**TEXTO:**
+ + + + + + +

O problema é que esse tipo de intervenção em uma mulher grávida não é corriqueiro. Na verdade, há pouquíssimas descrições de casos do tipo, de acordo com a neurologista Letícia Rebello, do Hospital Brasília, da rede Dasa, que atendeu a educadora física durante o episódio.
"Como as grávidas são excluídas das pesquisas por questões éticas, são poucos os estudos que falam desse tipo de caso", afirma a médica.
Mesmo assim, não ouve hesitação por ninguém da equipe naquele momento sobre o que deveria ser feito. "Quando entendemos a gravidade do problema, não pensamos duas vezes em iniciar o tratamento imediatamente", lembra Rebello. "O benefício de salvar aquela vida era muito maior do que os possíveis riscos que o bebê correria", explica.
O procedimento foi bem-sucedido e, ao todo, Mara precisou ficar internada por cerca de seis dias. O atendimento médico rápido fez toda a diferença no prognóstico da profissional de educação física, que ficou com poucas sequelas.
Tenho perda de sensibilidade do lado direito do corpo e alguns problemas menores de audição e visão. Fora isso, tenho uma vida normal. Mara Rúbia
A bailarina diz que ainda não voltou a dançar, mas espera que isso aconteça "em breve".

+ + + + + + +

**ENUNCIADO A:**
Responda com base no texto:
(i) Em que hospital trabalha a neurologista Letícia Rebello?
(ii) Por cerca de quantos dias Mara ficou internada?
(iii) Segundo a médica, por que são poucos os estudos sobre esse tipo de caso?
**ENUNCIADO B:** Devolva, sem nenhuma alteração, a parte do texto que começa em "O problema é" e vai até "durante o episódio.".

+ + + + + + +

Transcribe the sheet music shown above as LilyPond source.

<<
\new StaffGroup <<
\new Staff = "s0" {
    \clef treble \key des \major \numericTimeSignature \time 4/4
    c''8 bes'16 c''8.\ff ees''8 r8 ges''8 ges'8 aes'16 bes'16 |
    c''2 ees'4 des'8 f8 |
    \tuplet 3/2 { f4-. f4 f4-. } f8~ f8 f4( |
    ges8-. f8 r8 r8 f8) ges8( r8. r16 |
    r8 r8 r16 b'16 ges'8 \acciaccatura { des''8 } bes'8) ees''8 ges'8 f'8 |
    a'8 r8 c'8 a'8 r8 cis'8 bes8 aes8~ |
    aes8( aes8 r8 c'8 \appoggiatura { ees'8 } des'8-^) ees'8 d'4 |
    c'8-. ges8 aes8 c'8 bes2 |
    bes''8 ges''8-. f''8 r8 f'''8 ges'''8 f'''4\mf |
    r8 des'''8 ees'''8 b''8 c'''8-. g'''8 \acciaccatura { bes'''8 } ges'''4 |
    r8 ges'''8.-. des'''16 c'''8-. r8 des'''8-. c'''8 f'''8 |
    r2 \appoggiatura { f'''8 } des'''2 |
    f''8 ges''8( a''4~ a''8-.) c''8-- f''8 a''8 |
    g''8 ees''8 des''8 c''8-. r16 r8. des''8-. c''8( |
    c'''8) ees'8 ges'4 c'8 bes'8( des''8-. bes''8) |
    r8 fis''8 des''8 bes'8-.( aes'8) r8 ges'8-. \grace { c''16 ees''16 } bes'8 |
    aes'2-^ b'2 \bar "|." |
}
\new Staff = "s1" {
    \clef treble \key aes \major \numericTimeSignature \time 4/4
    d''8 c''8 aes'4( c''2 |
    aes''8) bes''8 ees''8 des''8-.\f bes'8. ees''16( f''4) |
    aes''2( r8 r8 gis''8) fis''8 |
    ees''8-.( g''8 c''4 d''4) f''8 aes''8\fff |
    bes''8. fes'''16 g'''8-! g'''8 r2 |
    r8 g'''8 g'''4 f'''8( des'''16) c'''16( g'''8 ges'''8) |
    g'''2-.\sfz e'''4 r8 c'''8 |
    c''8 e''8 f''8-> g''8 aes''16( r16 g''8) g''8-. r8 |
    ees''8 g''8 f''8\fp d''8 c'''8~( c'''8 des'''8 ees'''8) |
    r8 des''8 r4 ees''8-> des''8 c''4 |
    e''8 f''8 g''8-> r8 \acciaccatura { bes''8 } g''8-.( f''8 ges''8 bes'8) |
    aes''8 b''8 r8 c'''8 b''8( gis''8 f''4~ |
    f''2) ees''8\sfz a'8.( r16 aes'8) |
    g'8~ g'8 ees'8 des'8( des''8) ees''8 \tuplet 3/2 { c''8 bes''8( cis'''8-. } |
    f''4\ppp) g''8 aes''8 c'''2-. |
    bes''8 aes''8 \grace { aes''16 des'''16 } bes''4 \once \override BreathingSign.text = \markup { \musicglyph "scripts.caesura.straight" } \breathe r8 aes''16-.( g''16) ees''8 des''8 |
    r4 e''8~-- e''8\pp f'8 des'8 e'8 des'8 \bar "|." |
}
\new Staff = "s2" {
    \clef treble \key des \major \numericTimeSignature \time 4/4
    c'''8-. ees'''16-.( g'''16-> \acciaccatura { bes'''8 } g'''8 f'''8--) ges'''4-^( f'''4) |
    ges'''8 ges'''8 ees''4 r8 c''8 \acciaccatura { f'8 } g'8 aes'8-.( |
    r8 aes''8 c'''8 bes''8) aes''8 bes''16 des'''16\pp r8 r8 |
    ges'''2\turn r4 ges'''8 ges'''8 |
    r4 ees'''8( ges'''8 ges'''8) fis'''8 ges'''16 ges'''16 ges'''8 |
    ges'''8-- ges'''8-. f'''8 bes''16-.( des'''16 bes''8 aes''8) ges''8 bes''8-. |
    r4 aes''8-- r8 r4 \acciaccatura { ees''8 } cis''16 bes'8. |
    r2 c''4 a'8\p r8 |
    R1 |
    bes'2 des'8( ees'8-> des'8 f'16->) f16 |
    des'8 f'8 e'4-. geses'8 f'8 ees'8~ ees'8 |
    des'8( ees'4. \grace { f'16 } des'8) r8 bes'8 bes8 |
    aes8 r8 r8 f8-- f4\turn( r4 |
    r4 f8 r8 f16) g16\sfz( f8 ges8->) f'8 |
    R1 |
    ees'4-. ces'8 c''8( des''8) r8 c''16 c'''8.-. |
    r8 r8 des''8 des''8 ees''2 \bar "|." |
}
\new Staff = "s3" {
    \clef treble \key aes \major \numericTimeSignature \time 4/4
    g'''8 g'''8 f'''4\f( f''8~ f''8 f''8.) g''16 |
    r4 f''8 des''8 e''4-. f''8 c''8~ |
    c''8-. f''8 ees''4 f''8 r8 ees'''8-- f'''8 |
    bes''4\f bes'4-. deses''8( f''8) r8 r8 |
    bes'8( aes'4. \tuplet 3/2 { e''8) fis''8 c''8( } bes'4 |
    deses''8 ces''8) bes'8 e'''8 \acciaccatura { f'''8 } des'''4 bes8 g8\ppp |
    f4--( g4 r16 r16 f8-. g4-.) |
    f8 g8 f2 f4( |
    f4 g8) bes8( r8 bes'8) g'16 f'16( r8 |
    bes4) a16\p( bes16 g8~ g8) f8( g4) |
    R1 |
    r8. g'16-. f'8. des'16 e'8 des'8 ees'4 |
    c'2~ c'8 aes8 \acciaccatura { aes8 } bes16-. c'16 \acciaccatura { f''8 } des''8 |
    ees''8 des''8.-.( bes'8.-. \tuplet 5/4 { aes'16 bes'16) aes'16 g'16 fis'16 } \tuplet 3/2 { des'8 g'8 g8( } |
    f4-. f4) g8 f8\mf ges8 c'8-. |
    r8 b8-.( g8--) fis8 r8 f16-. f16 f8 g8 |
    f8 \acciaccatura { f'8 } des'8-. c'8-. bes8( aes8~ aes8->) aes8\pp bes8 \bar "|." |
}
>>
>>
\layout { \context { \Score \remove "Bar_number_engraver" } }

+ + + + + + +

**RESPOSTA A:**
(i) No Hospital Brasília, da rede Dasa.
(ii) Por cerca de seis dias.
(iii) Porque as grávidas são excluídas das pesquisas por questões éticas.

**RESPOSTA B:**
O problema é que esse tipo de intervenção em uma mulher grávida não é corriqueiro. Na verdade, há pouquíssimas descrições de casos do tipo, de acordo com a neurologista Letícia Rebello, do Hospital Brasília, da rede Dasa, que atendeu a educadora física durante o episódio.